Task to complete:
Copy the opening lines of the listing exactly, through and including the line with "X2888Y2001D03*"; do not copy any pictures.

Data:
§

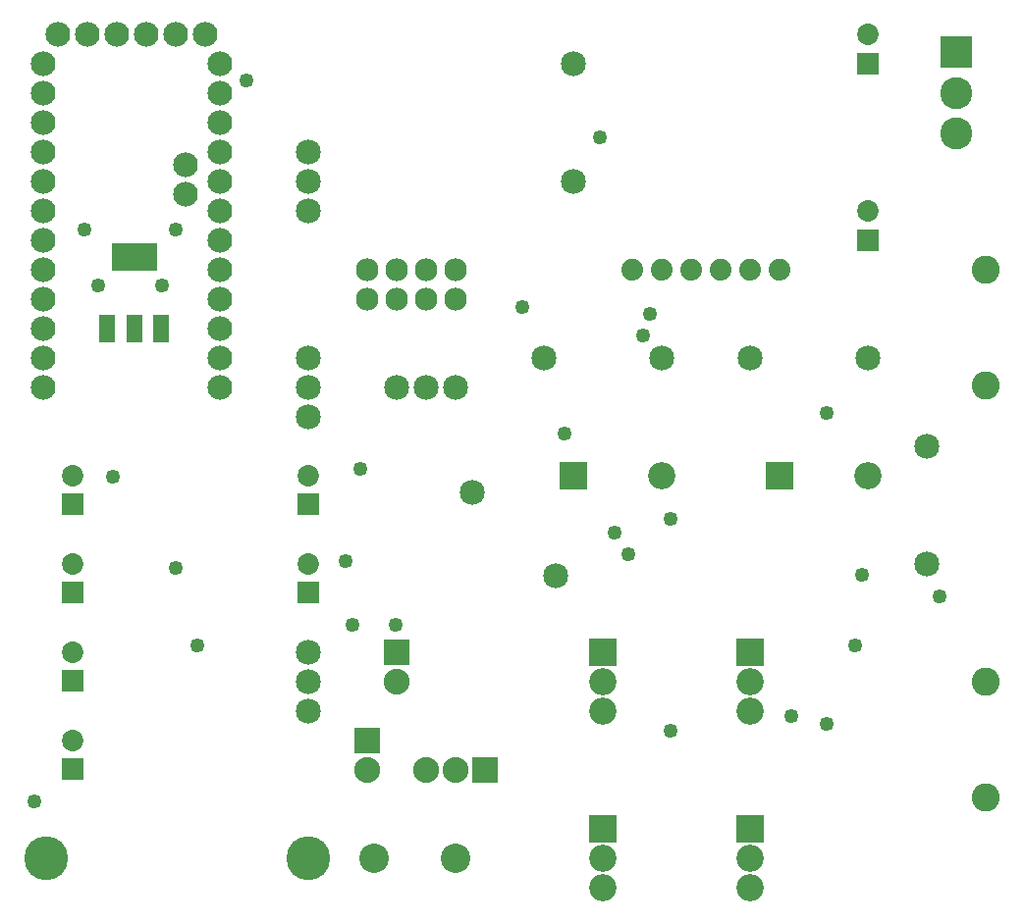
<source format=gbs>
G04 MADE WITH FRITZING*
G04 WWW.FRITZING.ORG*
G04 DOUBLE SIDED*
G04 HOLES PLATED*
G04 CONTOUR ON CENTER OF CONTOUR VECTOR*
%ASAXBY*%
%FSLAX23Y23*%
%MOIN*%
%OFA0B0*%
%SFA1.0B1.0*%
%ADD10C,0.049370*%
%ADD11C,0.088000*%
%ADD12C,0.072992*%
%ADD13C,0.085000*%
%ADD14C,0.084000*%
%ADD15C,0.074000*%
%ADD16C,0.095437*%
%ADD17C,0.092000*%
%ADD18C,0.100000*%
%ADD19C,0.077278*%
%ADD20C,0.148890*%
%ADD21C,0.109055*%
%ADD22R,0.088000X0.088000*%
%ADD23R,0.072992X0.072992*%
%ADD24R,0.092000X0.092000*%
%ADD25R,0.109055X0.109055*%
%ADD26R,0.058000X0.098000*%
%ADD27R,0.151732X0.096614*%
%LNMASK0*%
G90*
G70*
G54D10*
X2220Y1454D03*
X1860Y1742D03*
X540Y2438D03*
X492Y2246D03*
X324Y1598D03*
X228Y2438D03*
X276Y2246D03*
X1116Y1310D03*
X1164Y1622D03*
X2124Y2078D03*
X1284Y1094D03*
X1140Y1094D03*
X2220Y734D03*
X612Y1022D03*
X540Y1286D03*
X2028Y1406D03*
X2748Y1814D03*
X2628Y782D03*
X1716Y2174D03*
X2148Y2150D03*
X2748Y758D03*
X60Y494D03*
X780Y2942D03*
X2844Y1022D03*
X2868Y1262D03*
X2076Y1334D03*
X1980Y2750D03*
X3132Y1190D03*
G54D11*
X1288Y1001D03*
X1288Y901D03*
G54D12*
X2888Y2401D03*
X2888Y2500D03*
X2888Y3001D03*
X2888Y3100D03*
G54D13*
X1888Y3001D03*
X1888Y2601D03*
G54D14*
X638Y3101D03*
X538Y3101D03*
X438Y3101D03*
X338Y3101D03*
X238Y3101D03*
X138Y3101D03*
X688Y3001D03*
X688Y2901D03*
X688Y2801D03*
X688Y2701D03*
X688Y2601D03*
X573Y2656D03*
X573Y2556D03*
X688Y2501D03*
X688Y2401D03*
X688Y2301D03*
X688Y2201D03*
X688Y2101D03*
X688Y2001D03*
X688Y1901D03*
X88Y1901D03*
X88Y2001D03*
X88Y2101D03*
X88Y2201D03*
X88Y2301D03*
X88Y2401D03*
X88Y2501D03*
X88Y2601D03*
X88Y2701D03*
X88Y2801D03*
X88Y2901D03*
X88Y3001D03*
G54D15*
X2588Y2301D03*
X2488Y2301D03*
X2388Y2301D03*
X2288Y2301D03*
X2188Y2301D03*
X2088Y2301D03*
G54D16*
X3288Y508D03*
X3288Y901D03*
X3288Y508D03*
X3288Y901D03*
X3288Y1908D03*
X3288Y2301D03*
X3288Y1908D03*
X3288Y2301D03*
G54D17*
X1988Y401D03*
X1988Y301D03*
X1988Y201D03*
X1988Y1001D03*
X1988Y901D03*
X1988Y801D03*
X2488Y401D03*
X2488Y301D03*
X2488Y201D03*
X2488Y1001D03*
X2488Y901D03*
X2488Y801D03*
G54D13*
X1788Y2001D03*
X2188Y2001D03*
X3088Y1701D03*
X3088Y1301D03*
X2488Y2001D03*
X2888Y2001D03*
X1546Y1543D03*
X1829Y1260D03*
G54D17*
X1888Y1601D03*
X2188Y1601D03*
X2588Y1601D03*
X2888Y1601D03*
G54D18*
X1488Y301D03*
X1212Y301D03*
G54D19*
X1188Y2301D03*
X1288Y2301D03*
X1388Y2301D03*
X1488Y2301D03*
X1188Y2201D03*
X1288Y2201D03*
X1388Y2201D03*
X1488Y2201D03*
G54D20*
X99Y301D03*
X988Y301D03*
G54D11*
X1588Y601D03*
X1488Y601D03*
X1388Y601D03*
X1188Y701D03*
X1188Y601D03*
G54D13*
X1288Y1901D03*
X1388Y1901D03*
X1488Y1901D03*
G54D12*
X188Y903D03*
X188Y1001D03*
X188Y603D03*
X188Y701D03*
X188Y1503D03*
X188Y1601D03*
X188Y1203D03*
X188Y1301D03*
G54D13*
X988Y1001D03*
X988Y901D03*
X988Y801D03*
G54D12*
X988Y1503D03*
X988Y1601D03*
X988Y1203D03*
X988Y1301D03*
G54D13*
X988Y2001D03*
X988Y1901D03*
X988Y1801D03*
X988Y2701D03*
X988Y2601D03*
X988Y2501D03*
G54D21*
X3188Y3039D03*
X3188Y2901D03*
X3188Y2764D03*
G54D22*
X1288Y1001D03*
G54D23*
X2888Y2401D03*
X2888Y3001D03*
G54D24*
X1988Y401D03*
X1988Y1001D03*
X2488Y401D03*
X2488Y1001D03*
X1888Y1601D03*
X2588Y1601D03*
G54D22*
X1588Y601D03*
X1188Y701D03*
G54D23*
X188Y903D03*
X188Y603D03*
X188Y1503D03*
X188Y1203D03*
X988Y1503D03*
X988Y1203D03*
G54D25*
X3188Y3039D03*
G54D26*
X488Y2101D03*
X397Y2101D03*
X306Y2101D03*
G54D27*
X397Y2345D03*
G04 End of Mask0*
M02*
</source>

§

Response to this task:
<source format=gbs>
G04 MADE WITH FRITZING*
G04 WWW.FRITZING.ORG*
G04 DOUBLE SIDED*
G04 HOLES PLATED*
G04 CONTOUR ON CENTER OF CONTOUR VECTOR*
%ASAXBY*%
%FSLAX23Y23*%
%MOIN*%
%OFA0B0*%
%SFA1.0B1.0*%
%ADD10C,0.049370*%
%ADD11C,0.088000*%
%ADD12C,0.072992*%
%ADD13C,0.085000*%
%ADD14C,0.084000*%
%ADD15C,0.074000*%
%ADD16C,0.095437*%
%ADD17C,0.092000*%
%ADD18C,0.100000*%
%ADD19C,0.077278*%
%ADD20C,0.148890*%
%ADD21C,0.109055*%
%ADD22R,0.088000X0.088000*%
%ADD23R,0.072992X0.072992*%
%ADD24R,0.092000X0.092000*%
%ADD25R,0.109055X0.109055*%
%ADD26R,0.058000X0.098000*%
%ADD27R,0.151732X0.096614*%
%LNMASK0*%
G90*
G70*
G54D10*
X2220Y1454D03*
X1860Y1742D03*
X540Y2438D03*
X492Y2246D03*
X324Y1598D03*
X228Y2438D03*
X276Y2246D03*
X1116Y1310D03*
X1164Y1622D03*
X2124Y2078D03*
X1284Y1094D03*
X1140Y1094D03*
X2220Y734D03*
X612Y1022D03*
X540Y1286D03*
X2028Y1406D03*
X2748Y1814D03*
X2628Y782D03*
X1716Y2174D03*
X2148Y2150D03*
X2748Y758D03*
X60Y494D03*
X780Y2942D03*
X2844Y1022D03*
X2868Y1262D03*
X2076Y1334D03*
X1980Y2750D03*
X3132Y1190D03*
G54D11*
X1288Y1001D03*
X1288Y901D03*
G54D12*
X2888Y2401D03*
X2888Y2500D03*
X2888Y3001D03*
X2888Y3100D03*
G54D13*
X1888Y3001D03*
X1888Y2601D03*
G54D14*
X638Y3101D03*
X538Y3101D03*
X438Y3101D03*
X338Y3101D03*
X238Y3101D03*
X138Y3101D03*
X688Y3001D03*
X688Y2901D03*
X688Y2801D03*
X688Y2701D03*
X688Y2601D03*
X573Y2656D03*
X573Y2556D03*
X688Y2501D03*
X688Y2401D03*
X688Y2301D03*
X688Y2201D03*
X688Y2101D03*
X688Y2001D03*
X688Y1901D03*
X88Y1901D03*
X88Y2001D03*
X88Y2101D03*
X88Y2201D03*
X88Y2301D03*
X88Y2401D03*
X88Y2501D03*
X88Y2601D03*
X88Y2701D03*
X88Y2801D03*
X88Y2901D03*
X88Y3001D03*
G54D15*
X2588Y2301D03*
X2488Y2301D03*
X2388Y2301D03*
X2288Y2301D03*
X2188Y2301D03*
X2088Y2301D03*
G54D16*
X3288Y508D03*
X3288Y901D03*
X3288Y508D03*
X3288Y901D03*
X3288Y1908D03*
X3288Y2301D03*
X3288Y1908D03*
X3288Y2301D03*
G54D17*
X1988Y401D03*
X1988Y301D03*
X1988Y201D03*
X1988Y1001D03*
X1988Y901D03*
X1988Y801D03*
X2488Y401D03*
X2488Y301D03*
X2488Y201D03*
X2488Y1001D03*
X2488Y901D03*
X2488Y801D03*
G54D13*
X1788Y2001D03*
X2188Y2001D03*
X3088Y1701D03*
X3088Y1301D03*
X2488Y2001D03*
X2888Y2001D03*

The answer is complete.